Первым о болезни сына господина Чиа сказал Чисхолму Иосиф, этот непревзойденный сплетник. Холода упорствовали, горы Гуан все еще были покрыты глубоким снегом. После мессы Иосиф, как всегда веселый, дул на замерзшие пальцы и болтал без умолку, помогая священнику снимать облачение.
– Ф-Ф-Ф… моя рука так же не действует, как рука маленького Чиаю. Чиаю оцарапал неизвестно обо что большой палец на руке. От этого пришли в беспорядок его пять элементов, низменные склонности получили власть и хлынули все в одну руку. Теперь эта рука раздулась, а тело горит, как в огне, и тает. Три самых лучших врача в городе лечат его и дают ему самые дорогие лекарства. А теперь послали гонца в Сэньсян за эликсиром жизни – очень дорогим экстрактом из глаз жабы, который можно получить только в год Дракона. – Но он выздоровеет, – заключил Иосиф, скаля белые зубы в оптимистической улыбке, – этот hao kao всегда помогает… а это ведь очень важно для господина Чиа, ведь Ю – его единственный сын.
Спустя четыре дня, в то же самое время, около часовни на Улице Делателей Сетей остановилось двое закрытых носилок, одни из них были пусты. Мгновение спустя высокая фигура двоюродного брата господина Пао, облаченная в подбитую ватой тунику, с важным видом стояла перед отцом Чисхолмом. Он просит прощения за свое неподобающее вторжение. Он просит священника отправиться вместе с ним в дом господина Чиа.
Фрэнсис колебался, ошеломленный значением этого приглашения. Между чрезвычайно влиятельными в городе семьями Пао и Чиа существовала тесная деловая и родственная связь. После своего возвращения из деревни Лиу он нередко встречал худого, отчужденного, любезного и циничного родственника господина Пао, бывшего к тому же старшим двоюродным братом господина Чиа.
У Фрэнсиса были некоторые основания думать, что высокий мандарин расположен к нему. Но это внезапное приглашение, которым он, видимо, был обязан ему, было уже совсем другое дело.

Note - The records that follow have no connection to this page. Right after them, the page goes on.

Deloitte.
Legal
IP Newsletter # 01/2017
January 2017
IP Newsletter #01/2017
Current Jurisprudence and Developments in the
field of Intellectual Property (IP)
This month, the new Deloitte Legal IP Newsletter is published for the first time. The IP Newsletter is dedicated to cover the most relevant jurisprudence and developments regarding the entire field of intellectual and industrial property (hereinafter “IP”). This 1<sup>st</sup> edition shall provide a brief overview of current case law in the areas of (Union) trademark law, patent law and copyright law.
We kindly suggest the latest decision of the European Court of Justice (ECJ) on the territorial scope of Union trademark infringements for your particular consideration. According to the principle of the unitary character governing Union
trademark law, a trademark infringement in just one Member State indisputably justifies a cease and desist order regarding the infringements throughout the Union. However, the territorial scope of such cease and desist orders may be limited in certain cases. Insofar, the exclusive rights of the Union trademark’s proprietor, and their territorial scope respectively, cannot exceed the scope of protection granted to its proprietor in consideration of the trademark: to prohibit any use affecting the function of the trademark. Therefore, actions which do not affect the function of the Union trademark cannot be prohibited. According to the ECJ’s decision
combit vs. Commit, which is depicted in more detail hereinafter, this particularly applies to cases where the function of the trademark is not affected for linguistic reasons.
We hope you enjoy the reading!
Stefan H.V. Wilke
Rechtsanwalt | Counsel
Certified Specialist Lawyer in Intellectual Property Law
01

Молча повернувшись, чтобы взять пальто и шляпу, Фрэнсис почувствовал, что его охватил внезапный глубокий страх.
В доме господина Чиа было очень тихо, решетчатые веранды пусты, пруд для рыбок покрыт хрупкой коркой льда. Их мягко звучащие на мощенных пустынных дворах шаги казались исполнены какой-то значимости. По сторонам красно-золотых ворот стояли в ленивой позе, как спящие гиганты, два жасминовых дерева, закутанные в мешковину. С женской половины через террасы доносились приглушенные рыдания.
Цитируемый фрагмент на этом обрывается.